═════ LISTED RECORDS ═════
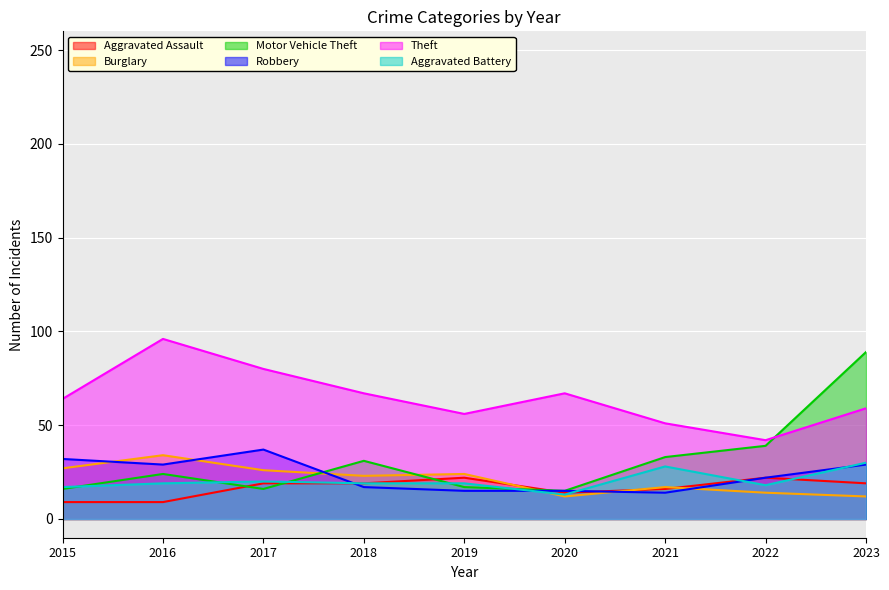

Rank the series by their maximum value, from lowest to highest.

Aggravated Assault, Aggravated Battery, Burglary, Robbery, Motor Vehicle Theft, Theft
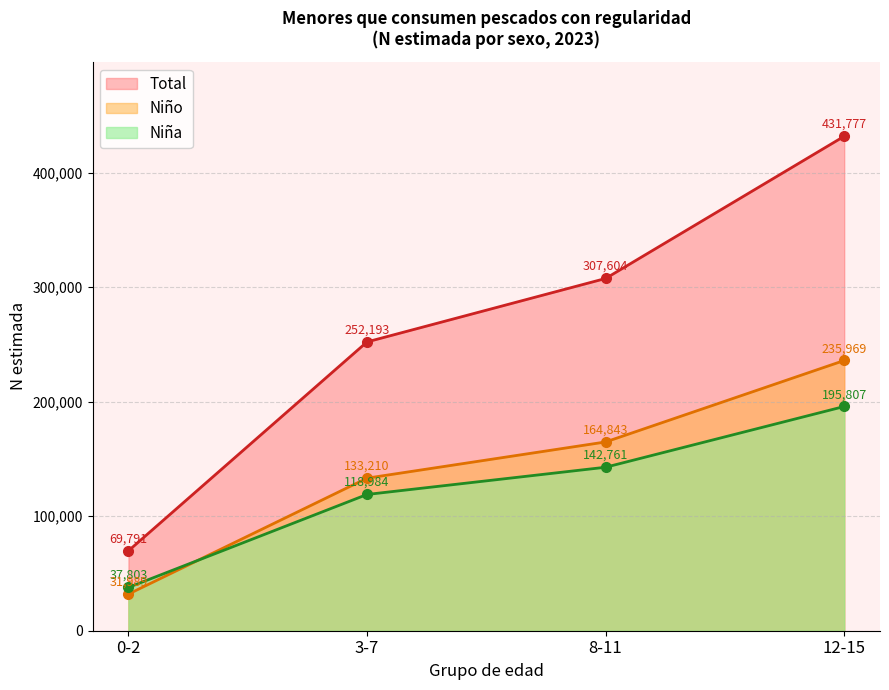

At which label is Niño closest to 133979?

3-7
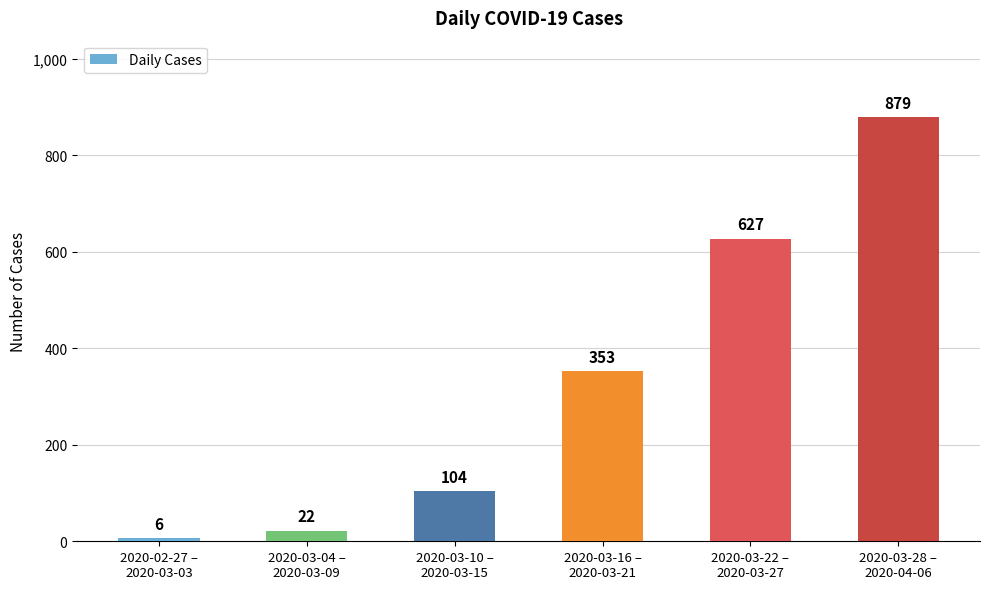

List the labels in order of value, largest first.

2020-03-28 –
2020-04-06, 2020-03-22 –
2020-03-27, 2020-03-16 –
2020-03-21, 2020-03-10 –
2020-03-15, 2020-03-04 –
2020-03-09, 2020-02-27 –
2020-03-03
═════
• WHAT YOU ARE ASKED TO DO: Write the text lines of the data above as a JSON list of strings, one string per line, omitting blank lines and the picture lines.

• OUTPUT:
[
  "Rank the series by their maximum value, from lowest to highest.",
  "Aggravated Assault, Aggravated Battery, Burglary, Robbery, Motor Vehicle Theft, Theft",
  "At which label is Niño closest to 133979?",
  "3-7",
  "List the labels in order of value, largest first.",
  "2020-03-28 –",
  "2020-04-06, 2020-03-22 –",
  "2020-03-27, 2020-03-16 –",
  "2020-03-21, 2020-03-10 –",
  "2020-03-15, 2020-03-04 –",
  "2020-03-09, 2020-02-27 –",
  "2020-03-03"
]